When Ardiles decided he was ready to hang up his boots after an illustrious playing career which spanned two decades and three continents, it was a tough call.

He had recovered from a broken leg and wanted to show that he could still do it.

But those two games in August 1989 told him that it was time to focus on guiding Swindon to glory – even if the critics were starting to get a little louder.

“It was difficult, but everything was telling me that I had to do it (retire),” he said.

“In training I was still doing it, (but on the pitch) I wasn’t able to show what I wanted to do.

“The fans in the beginning were a little bit ‘ummmm’, everybody wondered what style we were playing.

“There was a lot of criticism from your paper I remember, as you know the paper is what the fans read, and it was pretty critical.

“They said ‘what is he (Ardiles) trying to do?’, ‘He will never achieve (anything)’. Later on he changed his mind.

“But having said that there was still a lot of support from everybody - the chairman, the director, the players adored it because they were becoming much better players.

“It is simple, how is someone going to know if you are good player if you are not on the ball?

“It was an absolute pleasure to be in charge of the club. They are (the players) the ones that played (the style I wanted).”

But in a division where the giants of the north in Newcastle United and Sunderland, as well as the Yorkshire big-hitters in Sheffield Wednesday and Leeds United resided as well, Ardiles knew that the campaign was going to be tough.

They had the money and the big names, but the Argentine knew where the quality was.

“We were competing with Sheffield Wednesday, who had Ron Atkinson in charge and a lot of money, Newcastle, Sunderland and Leeds – they were very strong teams, much bigger than us,” he said.

“But in terms of football we were better than them.
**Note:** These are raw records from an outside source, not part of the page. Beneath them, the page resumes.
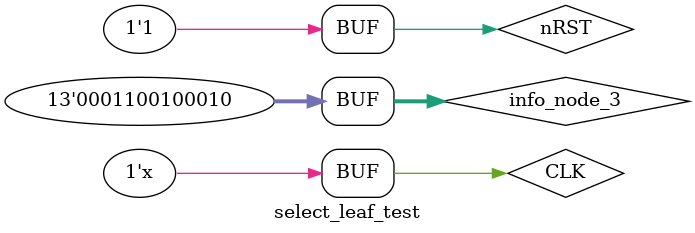
<source format=v>
`timescale 1ns / 1ps


module select_leaf_test;

	// Inputs
	reg CLK;
	reg nRST;
	reg [12:0] info_node_3;

	// Outputs
	wire [12:0] state_S0;


	// Instantiate the Unit Under Test (UUT)
	select_leaf uut (
		.CLK(CLK), 
		.nRST(nRST), 
		.state_S0(state_S0)
	);

	initial begin
		// Initialize Inputs
		CLK = 0;
		nRST = 0;
		info_node_3 = 13'b0001_1_0010_0010;

		#100;
        nRST = 1;
		// Add stimulus here

	end
	parameter DELAY = 1;
	always 
		#DELAY CLK = ~CLK; 
      
endmodule


</source>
Sometimes we lost games that we dominated, sometimes we made a little mistake, sometimes we were a little naïve, but we knew that we had a very good (team) to get to the play offs.

“We were very confident and it was growing.”

The Wiltshire Gazette and Herald:

Town did reach the play-offs, but while the success was coming on the pitch, there were rumblings off it, as rumours of financial irregularities gathered pace.

They had been there all season, but as the play-offs came around, Town’s preparation was disrupted as the captain Colin Calderwood, along with chairman Brian Hillier, secretary Vince Farrar and Macari were arrested and questioned by the Inland Revenue over a tax fraud conspiracy.

While Hillier, Farrar and Macari at the time were given bail, Calderwood was released without charge.

But the focus for Ardiles remained on football and securing promotion to the top flight.

“Everything that I have done in life helped me as a person, so it (all the big games that I had been involved in) helped me for sure,” he said.

“But if you ask them (the players) as well, they will say I didn’t change the slightest thing.

“The experience I had from playing in very big games, the last thing that I wanted was the manager saying to me this is the game of your life.

“At the end of the day we did what we had to do.

“We beat Blackburn in the semi-final, and then we beat Sunderland in the final 1-0.”

While Ardiles will regard winning at Wembley as his greatest achievement at Swindon, changing how people thought about how football should be played was a close second.

“The other huge (achievement) is to be able to say that I was proved right,” he said.

“In a way it was changing English football (by) playing this way.

“Lots of people were saying it was the long ball, that was the way. It was ingrained in the FA, it was supposedly impossible to play this way.

“In fact, we had wonderful, wonderful results.”